US 12,334,043 B2
	Time-varying and nonlinear audio processing using deep neural networks
Marco Antonio Martinez Ramirez, London (GB); Joshua Daniel Reiss, London (GB); and Emmanouil Benetos, London (GB)
Assigned to WAVESHAPER TECHNOLOGIES INC., Montreal (CA)
Appl. No. 17/924,701
Filed by WAVESHAPER TECHNOLOGIES INC., Montreal (CA)
PCT Filed May 12, 2020, PCT No. PCT/GB2020/051150 § 371(c)(1), (2) Date Nov. 11, 2022, PCT Pub. No. WO2021/229197, PCT Pub. Date Nov. 18, 2021.
Prior Publication US 2023/0197043 A1, Jun. 22, 2023
Int. Cl.

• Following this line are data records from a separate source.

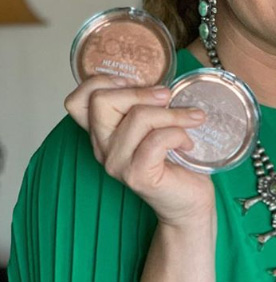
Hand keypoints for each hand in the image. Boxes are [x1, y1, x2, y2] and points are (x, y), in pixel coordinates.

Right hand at [65, 75, 215, 226]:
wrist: (189, 200)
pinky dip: (178, 134)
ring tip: (193, 120)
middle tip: (169, 98)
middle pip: (103, 101)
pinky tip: (188, 143)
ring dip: (174, 114)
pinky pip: (157, 140)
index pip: (76, 101)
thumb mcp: (157, 124)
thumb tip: (161, 81)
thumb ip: (147, 104)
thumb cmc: (176, 159)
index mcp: (102, 132)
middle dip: (142, 92)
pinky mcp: (137, 175)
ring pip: (138, 117)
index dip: (101, 83)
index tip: (133, 82)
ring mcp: (117, 163)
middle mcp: (102, 147)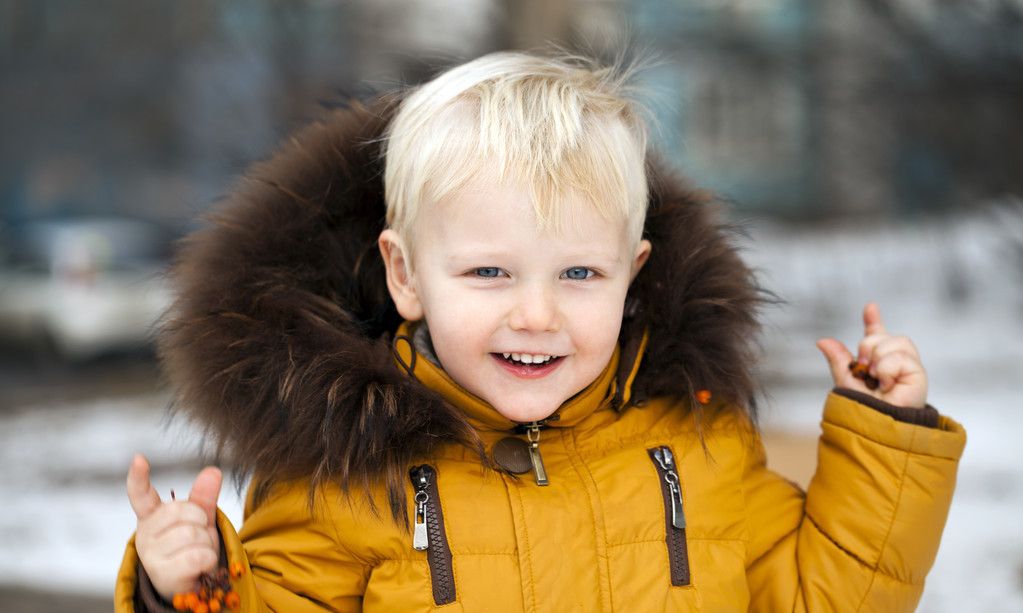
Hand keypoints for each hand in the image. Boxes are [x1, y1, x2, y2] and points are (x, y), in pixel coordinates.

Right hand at [127, 454, 222, 600]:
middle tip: (198, 534)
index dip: (138, 477)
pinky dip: (208, 559)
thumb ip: (204, 497)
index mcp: (152, 516)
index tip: (138, 459)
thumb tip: (213, 472)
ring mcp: (151, 555)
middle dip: (201, 521)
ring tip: (198, 552)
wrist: (190, 583)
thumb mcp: (200, 519)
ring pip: (192, 534)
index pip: (140, 494)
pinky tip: (200, 565)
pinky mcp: (163, 574)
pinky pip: (198, 556)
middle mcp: (145, 534)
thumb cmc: (191, 547)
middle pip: (182, 511)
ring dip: (206, 543)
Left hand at [815, 302, 927, 408]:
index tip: (870, 307)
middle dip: (867, 347)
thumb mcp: (845, 380)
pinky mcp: (918, 375)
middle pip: (882, 336)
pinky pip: (902, 356)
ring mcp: (907, 367)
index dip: (873, 321)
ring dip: (878, 357)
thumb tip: (822, 340)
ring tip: (876, 377)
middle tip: (863, 368)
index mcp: (875, 361)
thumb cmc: (862, 408)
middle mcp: (893, 362)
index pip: (877, 335)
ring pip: (896, 341)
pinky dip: (887, 368)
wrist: (874, 425)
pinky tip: (886, 383)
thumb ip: (838, 359)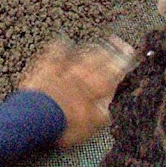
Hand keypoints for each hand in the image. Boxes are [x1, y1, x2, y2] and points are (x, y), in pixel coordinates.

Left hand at [18, 36, 137, 147]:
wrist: (36, 117)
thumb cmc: (62, 125)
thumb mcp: (88, 127)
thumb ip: (100, 116)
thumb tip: (108, 111)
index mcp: (92, 93)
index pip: (111, 77)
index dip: (121, 66)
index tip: (130, 55)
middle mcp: (79, 79)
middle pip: (98, 63)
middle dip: (110, 52)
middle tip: (118, 42)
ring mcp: (62, 73)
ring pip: (79, 57)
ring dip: (90, 49)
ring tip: (98, 42)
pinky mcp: (44, 71)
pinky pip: (53, 56)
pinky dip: (59, 47)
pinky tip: (62, 39)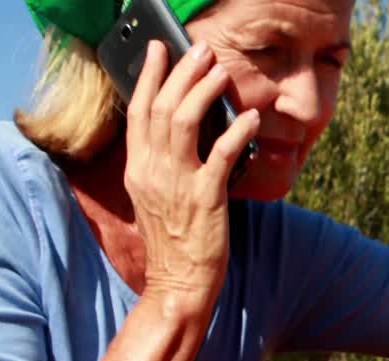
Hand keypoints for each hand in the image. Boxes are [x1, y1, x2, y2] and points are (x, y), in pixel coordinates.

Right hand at [124, 39, 259, 316]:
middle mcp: (153, 171)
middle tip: (201, 50)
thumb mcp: (156, 196)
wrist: (178, 283)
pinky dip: (237, 132)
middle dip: (182, 72)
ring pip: (184, 121)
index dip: (149, 76)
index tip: (159, 49)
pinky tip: (250, 118)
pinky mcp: (206, 198)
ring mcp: (178, 183)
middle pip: (161, 107)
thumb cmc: (174, 241)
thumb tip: (181, 130)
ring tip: (222, 72)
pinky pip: (222, 154)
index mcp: (138, 169)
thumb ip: (162, 163)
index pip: (138, 111)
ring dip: (205, 91)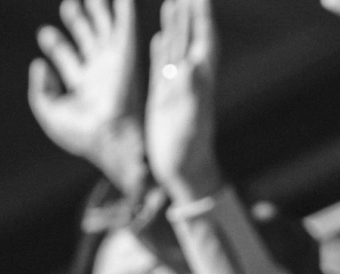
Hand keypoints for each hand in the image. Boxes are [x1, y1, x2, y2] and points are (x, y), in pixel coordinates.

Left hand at [29, 0, 145, 195]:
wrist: (108, 133)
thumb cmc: (79, 132)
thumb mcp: (50, 112)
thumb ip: (39, 90)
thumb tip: (37, 65)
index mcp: (81, 85)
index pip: (67, 57)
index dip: (55, 43)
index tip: (43, 33)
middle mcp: (98, 70)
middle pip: (86, 37)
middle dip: (77, 21)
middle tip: (68, 4)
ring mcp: (113, 60)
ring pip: (104, 27)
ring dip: (97, 9)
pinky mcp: (127, 52)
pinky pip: (125, 23)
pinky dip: (123, 8)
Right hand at [144, 0, 220, 203]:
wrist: (182, 170)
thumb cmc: (188, 149)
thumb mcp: (189, 120)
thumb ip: (190, 91)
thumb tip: (189, 64)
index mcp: (198, 79)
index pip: (202, 38)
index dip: (201, 16)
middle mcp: (188, 78)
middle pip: (189, 36)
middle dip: (189, 12)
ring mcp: (175, 87)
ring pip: (174, 48)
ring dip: (174, 25)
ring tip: (173, 2)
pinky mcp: (163, 99)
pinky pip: (161, 68)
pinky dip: (161, 50)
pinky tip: (157, 38)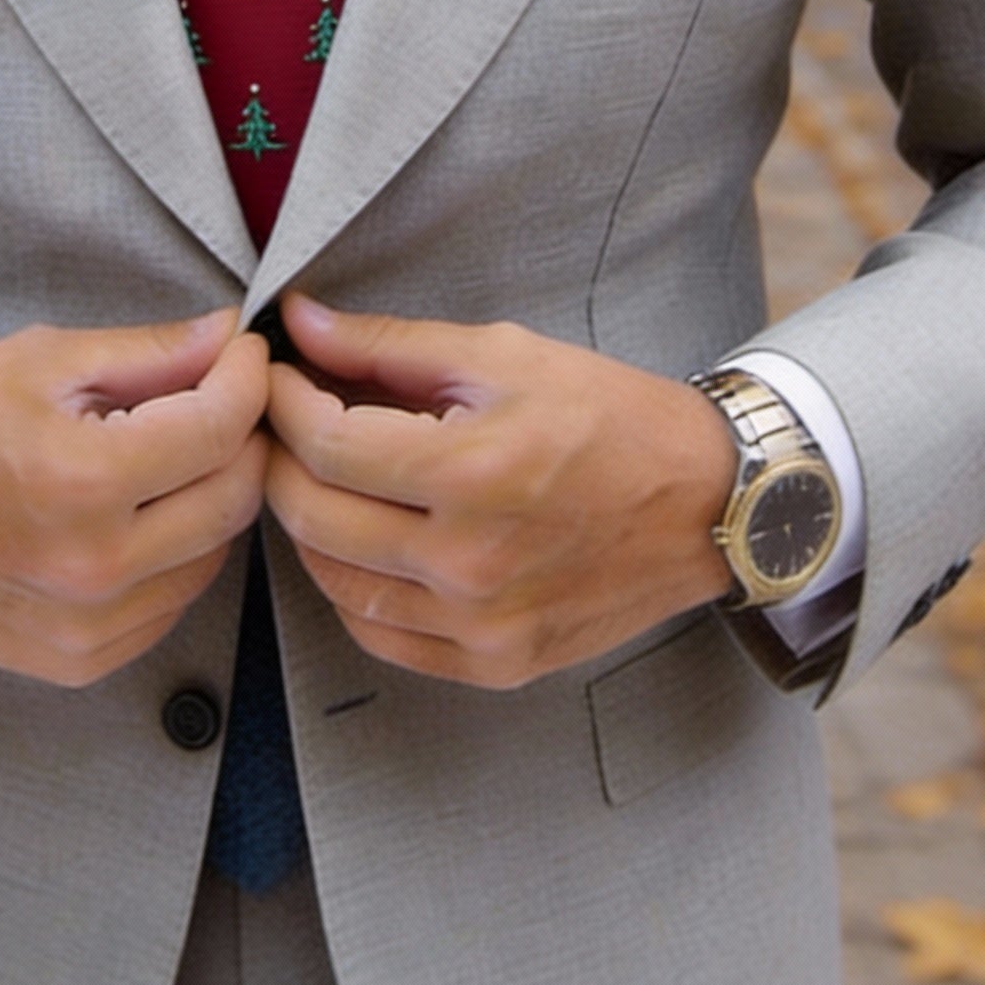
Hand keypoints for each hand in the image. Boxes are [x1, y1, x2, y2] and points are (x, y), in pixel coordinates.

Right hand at [0, 310, 269, 686]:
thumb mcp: (45, 361)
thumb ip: (149, 353)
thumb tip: (227, 336)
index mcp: (82, 480)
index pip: (220, 429)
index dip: (247, 379)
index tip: (242, 354)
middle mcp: (93, 566)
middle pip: (234, 497)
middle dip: (243, 436)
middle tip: (220, 397)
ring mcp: (88, 625)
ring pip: (213, 554)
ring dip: (212, 497)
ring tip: (172, 453)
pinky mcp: (81, 659)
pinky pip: (171, 602)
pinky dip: (176, 553)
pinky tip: (138, 513)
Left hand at [263, 296, 737, 688]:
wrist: (708, 503)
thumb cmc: (610, 417)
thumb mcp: (503, 355)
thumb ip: (388, 344)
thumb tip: (299, 321)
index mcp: (472, 473)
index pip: (324, 444)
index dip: (282, 402)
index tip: (277, 376)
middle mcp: (469, 562)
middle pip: (313, 517)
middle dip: (279, 460)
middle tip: (284, 423)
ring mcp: (481, 625)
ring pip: (334, 584)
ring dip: (309, 525)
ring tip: (323, 476)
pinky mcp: (495, 664)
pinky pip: (380, 636)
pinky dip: (352, 588)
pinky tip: (365, 542)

G10H 1/00 (2006.01); G06N 3/0442 (2023.01); G06N 3/045 (2023.01); G06N 3/0499 (2023.01); G06N 3/08 (2023.01); G10H 1/16 (2006.01)

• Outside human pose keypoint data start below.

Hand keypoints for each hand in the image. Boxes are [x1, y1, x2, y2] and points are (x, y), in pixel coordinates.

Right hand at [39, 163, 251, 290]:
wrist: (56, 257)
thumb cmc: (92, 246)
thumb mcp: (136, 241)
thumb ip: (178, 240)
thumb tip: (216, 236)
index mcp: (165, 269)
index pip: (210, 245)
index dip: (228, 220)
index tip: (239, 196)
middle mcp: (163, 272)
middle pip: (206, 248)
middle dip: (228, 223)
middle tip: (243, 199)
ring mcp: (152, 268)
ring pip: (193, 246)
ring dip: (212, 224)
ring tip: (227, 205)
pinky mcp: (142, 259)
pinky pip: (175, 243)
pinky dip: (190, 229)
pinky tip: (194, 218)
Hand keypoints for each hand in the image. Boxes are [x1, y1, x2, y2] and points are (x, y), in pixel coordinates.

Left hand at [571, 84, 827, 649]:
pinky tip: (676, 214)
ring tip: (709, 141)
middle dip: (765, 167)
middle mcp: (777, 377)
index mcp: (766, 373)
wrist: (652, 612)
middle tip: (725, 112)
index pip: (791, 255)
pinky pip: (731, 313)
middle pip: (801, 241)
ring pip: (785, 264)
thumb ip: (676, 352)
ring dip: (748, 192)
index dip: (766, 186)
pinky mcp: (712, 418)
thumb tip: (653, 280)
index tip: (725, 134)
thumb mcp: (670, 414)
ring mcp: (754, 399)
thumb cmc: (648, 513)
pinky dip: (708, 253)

CPC G10H 1/0091 (2013.01) [G06N 3/0442 (2023.01); G06N 3/045 (2023.01); G06N 3/0499 (2023.01); G06N 3/08 (2013.01); G10H 1/16 (2013.01); G10H 2210/215 (2013.01); G10H 2210/281 (2013.01); G10H 2210/311 (2013.01); G10H 2250/025 (2013.01); G10H 2250/311 (2013.01)]

20 Claims

1. A computer-implemented method of processing audio data, the method comprising:

receiving input audio data (x) comprising a time-series of amplitude values;

transforming the input audio data (x) into an input frequency band decomposition (X1) of the input audio data (x);

transforming the input frequency band decomposition (X1) into a first latent representation (Z);

processing the first latent representation (Z) by a first deep neural network to obtain a second latent representation (Z , Z1 );

transforming the second latent representation (Z , Z1 ) to obtain a discrete approximation (X3 );

element-wise multiplying the discrete approximation (X3 ) and a residual feature map (R, X5 ) to obtain a modified feature map, wherein the residual feature map (R, X5 ) is derived from the input frequency band decomposition (X1);

processing a pre-shaped frequency band decomposition by a waveshaping unit to obtain a waveshaped frequency band decomposition (X1 , X1.2 ), wherein the pre-shaped frequency band decomposition is derived from the input frequency band decomposition (X1), wherein the waveshaping unit comprises a second deep neural network;

summing the waveshaped frequency band decomposition (X1 , X1.2 ) and a modified frequency band decomposition (X2 , X1.1 ) to obtain a summation output (X0 ), wherein the modified frequency band decomposition (X2 , X1.1 ) is derived from the modified feature map; and

transforming the summation output (X0 ) to obtain target audio data (y ).